FWIW, I have mine permanently on 3+ to get 18.000RPM, and only use that, adjusting the feedrate as required to get the desired target chipload. My reason is that even though one should ideally max out the RPM to minimize cutting forces, I really can’t bear the screaming of the Makita at full 30k speed for long periods of time, and 18k is where my noise threshold is (with the muffling from the enclosure) to comfortably sit at the computer by the machine for hours.
Thanks, I’m engraving text and symbols on hard acrylic (painted), I can’t go too fast here otherwise the acrylic will melt and stick to the bit… Thanks for the tip on other materials and I do need to get make an enclosure…
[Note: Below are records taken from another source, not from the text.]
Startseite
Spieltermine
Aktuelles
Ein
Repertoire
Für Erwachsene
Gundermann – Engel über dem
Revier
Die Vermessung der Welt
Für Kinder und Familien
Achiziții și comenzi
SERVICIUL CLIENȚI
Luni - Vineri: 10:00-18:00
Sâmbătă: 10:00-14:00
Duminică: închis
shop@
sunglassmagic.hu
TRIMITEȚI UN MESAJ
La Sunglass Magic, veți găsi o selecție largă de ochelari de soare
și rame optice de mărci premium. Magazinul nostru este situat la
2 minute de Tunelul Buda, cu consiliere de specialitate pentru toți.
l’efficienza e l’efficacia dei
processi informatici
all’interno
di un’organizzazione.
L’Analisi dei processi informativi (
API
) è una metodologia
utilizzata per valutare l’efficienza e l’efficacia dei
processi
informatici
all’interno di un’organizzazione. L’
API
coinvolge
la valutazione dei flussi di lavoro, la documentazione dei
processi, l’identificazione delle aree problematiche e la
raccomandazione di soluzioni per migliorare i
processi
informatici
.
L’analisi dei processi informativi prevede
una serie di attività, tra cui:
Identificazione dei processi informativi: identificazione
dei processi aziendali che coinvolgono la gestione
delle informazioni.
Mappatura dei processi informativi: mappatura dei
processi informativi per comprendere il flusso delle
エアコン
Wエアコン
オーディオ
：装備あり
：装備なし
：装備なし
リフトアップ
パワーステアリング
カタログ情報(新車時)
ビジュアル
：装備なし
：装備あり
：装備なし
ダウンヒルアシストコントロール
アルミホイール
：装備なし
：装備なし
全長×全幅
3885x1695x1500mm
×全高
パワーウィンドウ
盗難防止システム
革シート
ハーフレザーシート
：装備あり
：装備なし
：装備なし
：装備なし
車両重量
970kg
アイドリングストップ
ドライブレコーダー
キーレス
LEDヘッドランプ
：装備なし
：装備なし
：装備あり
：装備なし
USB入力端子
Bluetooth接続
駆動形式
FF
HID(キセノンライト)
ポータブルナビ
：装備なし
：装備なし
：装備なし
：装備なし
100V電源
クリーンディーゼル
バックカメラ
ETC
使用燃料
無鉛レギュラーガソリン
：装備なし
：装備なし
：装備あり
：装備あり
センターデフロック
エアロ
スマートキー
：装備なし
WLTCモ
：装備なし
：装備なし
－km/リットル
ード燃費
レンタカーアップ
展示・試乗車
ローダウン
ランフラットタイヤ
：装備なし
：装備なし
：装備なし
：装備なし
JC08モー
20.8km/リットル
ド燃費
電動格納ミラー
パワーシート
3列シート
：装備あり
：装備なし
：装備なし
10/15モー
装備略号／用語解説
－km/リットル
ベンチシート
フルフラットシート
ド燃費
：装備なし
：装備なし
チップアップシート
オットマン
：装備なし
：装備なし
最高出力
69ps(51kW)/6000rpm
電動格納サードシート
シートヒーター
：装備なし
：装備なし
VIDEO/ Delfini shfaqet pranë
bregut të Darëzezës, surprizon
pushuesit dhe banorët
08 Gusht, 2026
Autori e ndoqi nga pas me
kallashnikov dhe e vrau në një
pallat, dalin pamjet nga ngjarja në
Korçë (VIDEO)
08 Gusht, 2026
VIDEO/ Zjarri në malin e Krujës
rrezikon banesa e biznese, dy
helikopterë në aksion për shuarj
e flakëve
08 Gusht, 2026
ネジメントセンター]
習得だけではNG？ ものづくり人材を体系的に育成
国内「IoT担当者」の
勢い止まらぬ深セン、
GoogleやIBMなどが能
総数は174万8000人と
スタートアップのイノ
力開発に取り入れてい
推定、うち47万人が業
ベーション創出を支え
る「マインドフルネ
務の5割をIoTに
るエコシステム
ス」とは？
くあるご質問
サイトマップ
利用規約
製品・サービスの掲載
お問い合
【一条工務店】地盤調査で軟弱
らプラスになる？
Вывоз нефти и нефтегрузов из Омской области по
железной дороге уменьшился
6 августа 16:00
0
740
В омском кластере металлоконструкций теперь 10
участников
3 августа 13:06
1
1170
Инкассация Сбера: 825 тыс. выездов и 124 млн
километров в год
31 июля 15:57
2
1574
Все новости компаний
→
Just a quick word on this, for your consideration. What plastics don’t like is the heat that may accumulate locally from the cutting action, but this does not necessarily mean that one should minimize the RPM. This was one of my initial thoughts but a long time ago @gmack set me straight, I tested myself and became a believer (that what matters in plastics is to feed fast, even faster if spinning fast too, but that one could get a perfect cut in plastics at 24.000RPM too…). Numerous tests later I still increase the feedrate (a lot) whenever I see signs of melting, and this always works. Bottom line, plastics require high chiploads, whatever the RPM/feedrate combination is selected. It’s also a good opportunity to see the machine operating at 200ipm, which does not happen every day when cutting wood or metal
Thanks for sharing this and it makes sense. I will do some testing with the feed rates, so far I’ve been using the standard feeds that come with the bit-settings. I’ll give it a try!
I’ve tried faster feeds up to 180% and for vectors it went great, with mono-text about 160%, no problem. Thanks for the tip!
This topic was automatically closed 30 days after the last reply. New replies are no longer allowed.